■ **Problem description**
Convert every line of the listing below into a numbered list, leaving out blank lines.

■ **Data provided**
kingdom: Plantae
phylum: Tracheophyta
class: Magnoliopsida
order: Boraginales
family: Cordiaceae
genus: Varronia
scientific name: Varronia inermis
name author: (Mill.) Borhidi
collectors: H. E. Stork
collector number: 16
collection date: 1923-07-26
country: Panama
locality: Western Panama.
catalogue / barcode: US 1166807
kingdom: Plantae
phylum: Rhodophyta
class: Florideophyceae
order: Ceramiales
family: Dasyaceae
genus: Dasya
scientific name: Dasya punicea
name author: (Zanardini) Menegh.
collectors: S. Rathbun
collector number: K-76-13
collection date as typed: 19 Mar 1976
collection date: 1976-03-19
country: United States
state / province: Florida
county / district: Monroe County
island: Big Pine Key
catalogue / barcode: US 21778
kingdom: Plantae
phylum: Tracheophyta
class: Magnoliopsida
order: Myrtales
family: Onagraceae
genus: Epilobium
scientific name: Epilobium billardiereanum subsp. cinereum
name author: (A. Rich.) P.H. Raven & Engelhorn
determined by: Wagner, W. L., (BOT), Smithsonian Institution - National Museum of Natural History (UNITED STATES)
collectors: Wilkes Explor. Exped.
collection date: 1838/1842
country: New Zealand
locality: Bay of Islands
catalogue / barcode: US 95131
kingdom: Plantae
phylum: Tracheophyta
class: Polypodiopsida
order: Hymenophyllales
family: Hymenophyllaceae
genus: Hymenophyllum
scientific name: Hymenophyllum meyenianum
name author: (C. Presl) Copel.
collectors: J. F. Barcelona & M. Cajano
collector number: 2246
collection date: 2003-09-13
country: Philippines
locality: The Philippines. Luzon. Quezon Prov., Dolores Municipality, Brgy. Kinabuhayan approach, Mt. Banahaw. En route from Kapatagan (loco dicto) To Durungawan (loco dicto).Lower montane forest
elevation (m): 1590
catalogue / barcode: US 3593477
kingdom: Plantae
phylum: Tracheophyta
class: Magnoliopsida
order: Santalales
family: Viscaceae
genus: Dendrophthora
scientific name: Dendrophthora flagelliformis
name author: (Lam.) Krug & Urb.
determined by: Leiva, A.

■ **Complete answer**
1. kingdom: Plantae
2. phylum: Tracheophyta
3. class: Magnoliopsida
4. order: Boraginales
5. family: Cordiaceae
6. genus: Varronia
7. scientific name: Varronia inermis
8. name author: (Mill.) Borhidi
9. collectors: H. E. Stork
10. collector number: 16
11. collection date: 1923-07-26
12. country: Panama
13. locality: Western Panama.
14. catalogue / barcode: US 1166807
15. kingdom: Plantae
16. phylum: Rhodophyta
17. class: Florideophyceae
18. order: Ceramiales
19. family: Dasyaceae
20. genus: Dasya
21. scientific name: Dasya punicea
22. name author: (Zanardini) Menegh.
23. collectors: S. Rathbun
24. collector number: K-76-13
25. collection date as typed: 19 Mar 1976
26. collection date: 1976-03-19
27. country: United States
28. state / province: Florida
29. county / district: Monroe County
30. island: Big Pine Key
31. catalogue / barcode: US 21778
32. kingdom: Plantae
33. phylum: Tracheophyta
34. class: Magnoliopsida
35. order: Myrtales
36. family: Onagraceae
37. genus: Epilobium
38. scientific name: Epilobium billardiereanum subsp. cinereum
39. name author: (A. Rich.) P.H. Raven & Engelhorn
40. determined by: Wagner, W. L., (BOT), Smithsonian Institution - National Museum of Natural History (UNITED STATES)
41. collectors: Wilkes Explor. Exped.
42. collection date: 1838/1842
43. country: New Zealand
44. locality: Bay of Islands
45. catalogue / barcode: US 95131
46. kingdom: Plantae
47. phylum: Tracheophyta
48. class: Polypodiopsida
49. order: Hymenophyllales
50. family: Hymenophyllaceae
51. genus: Hymenophyllum
52. scientific name: Hymenophyllum meyenianum
53. name author: (C. Presl) Copel.
54. collectors: J. F. Barcelona & M. Cajano
55. collector number: 2246
56. collection date: 2003-09-13
57. country: Philippines
58. locality: The Philippines. Luzon. Quezon Prov., Dolores Municipality, Brgy. Kinabuhayan approach, Mt. Banahaw. En route from Kapatagan (loco dicto) To Durungawan (loco dicto).Lower montane forest
59. elevation (m): 1590
60. catalogue / barcode: US 3593477
61. kingdom: Plantae
62. phylum: Tracheophyta
63. class: Magnoliopsida
64. order: Santalales
65. family: Viscaceae
66. genus: Dendrophthora
67. scientific name: Dendrophthora flagelliformis
68. name author: (Lam.) Krug & Urb.
69. determined by: Leiva, A.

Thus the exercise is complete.